___ SUPPLIED INFORMATION

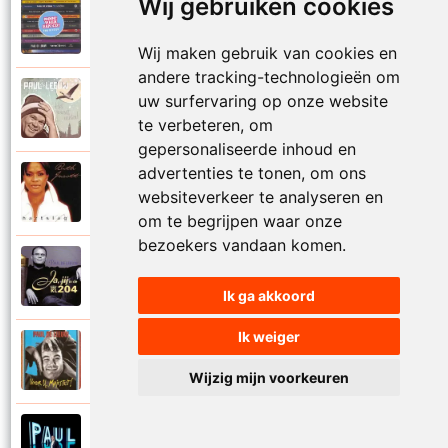
Wij gebruiken cookies
Paul De Leeuw en Adje
2006
Katinka
Wij maken gebruik van cookies en
andere tracking-technologieën om
Paul De Leeuw
uw surfervaring op onze website
2008
Kerstmis
te verbeteren, om
gepersonaliseerde inhoud en
advertenties te tonen, om ons
Ruth Jacott en Paul De Leeuw
1997
websiteverkeer te analyseren en
Kijk niet uit
om te begrijpen waar onze
bezoekers vandaan komen.
Paul De Leeuw
1997
KL 204 (Als ik God was)
Ik ga akkoord
Ik weiger
Paul De Leeuw
1991
Knuffellied
Wijzig mijn voorkeuren
Paul De Leeuw
2012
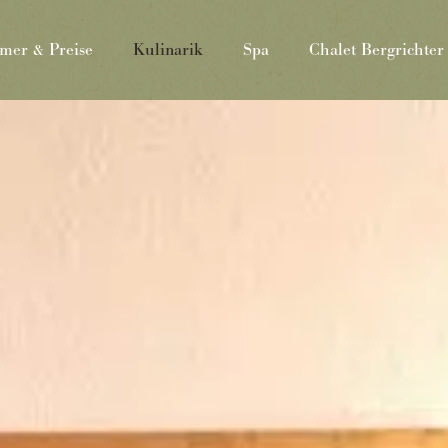
mer & Preise
Kulinarik
Spa
Chalet Bergrichter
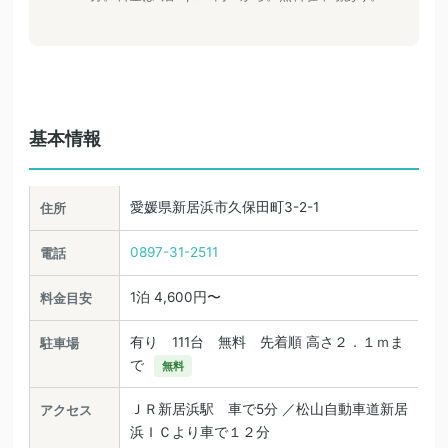
基本情報
愛媛県新居浜市久保田町3-2-1
住所
0897-31-2511
電話
1泊 4,600円〜
料金目安
有り 111台 無料 先着順 高さ２．１ｍま
駐車場
で
無料
ＪＲ新居浜駅 車で5分 ／松山自動車道新居
アクセス
浜ＩＣより車で１２分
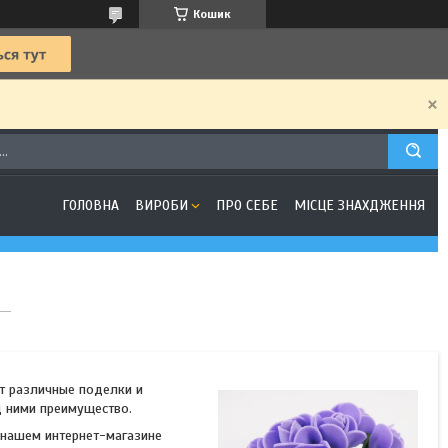
Кошик
ГОЛОВНА
ВИРОБИ
ПРО СЕБЕ
МІСЦЕ ЗНАХДЖЕННЯ
т различные поделки и
д ними преимущество.
в нашем интернет-магазине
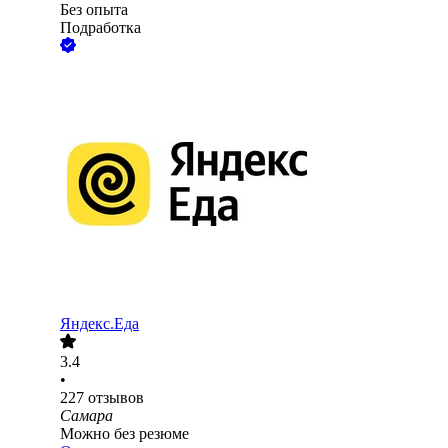
Без опыта
Подработка
Яндекс.Еда
3.4
•
227
отзывов
Самара
Можно без резюме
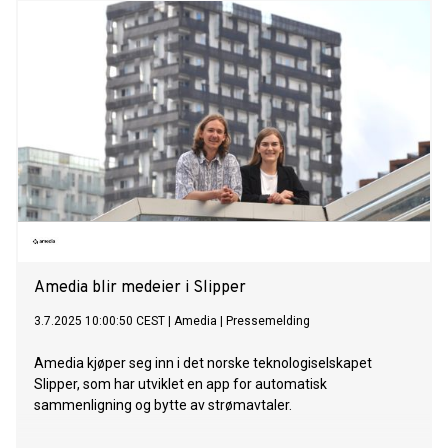
Amedia blir medeier i Slipper
3.7.2025 10:00:50 CEST
|
Amedia
|
Pressemelding
Amedia kjøper seg inn i det norske teknologiselskapet
Slipper, som har utviklet en app for automatisk
sammenligning og bytte av strømavtaler.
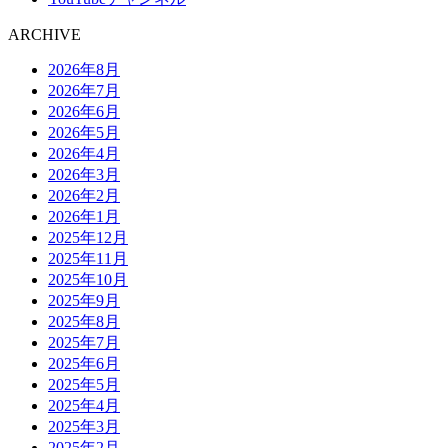
ARCHIVE
2026年8月
2026年7月
2026年6月
2026年5月
2026年4月
2026年3月
2026年2月
2026年1月
2025年12月
2025年11月
2025年10月
2025年9月
2025年8月
2025年7月
2025年6月
2025年5月
2025年4月
2025年3月
2025年2月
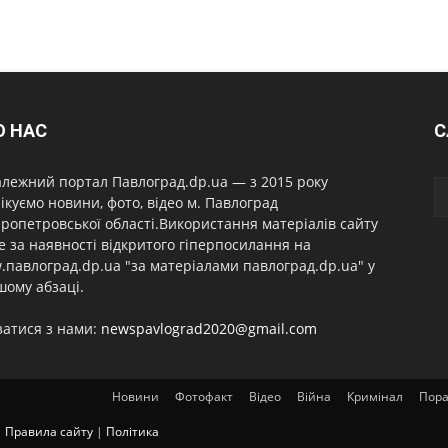
О НАС
С
лежний портал Павлоград.dp.ua — з 2015 року
ікуємо новини, фото, відео м. Павлоград
ропетровської області.Використання матеріалів сайту
 за наявності відкритого гіперпосилання на
павлоград.dp.ua "за матеріалами павлоград.dp.ua" у
ому абзаці.
затися з нами:
newspavlograd2020@gmail.com
Новини
Фотофакт
Відео
Війна
Кримінал
Пор
|
Правила сайту
|
Політика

______

** ABOUT THIS EXERCISE **
Nothing but the lines from the one containing "ому абзаці." through the final line of the listing above belongs in the answer; set them down exactly.

** EXERCISE RESPONSE **
ому абзаці.
затися з нами:
newspavlograd2020@gmail.com
Новини
Фотофакт
Відео
Війна
Кримінал
Пор
|
Правила сайту
|
Політика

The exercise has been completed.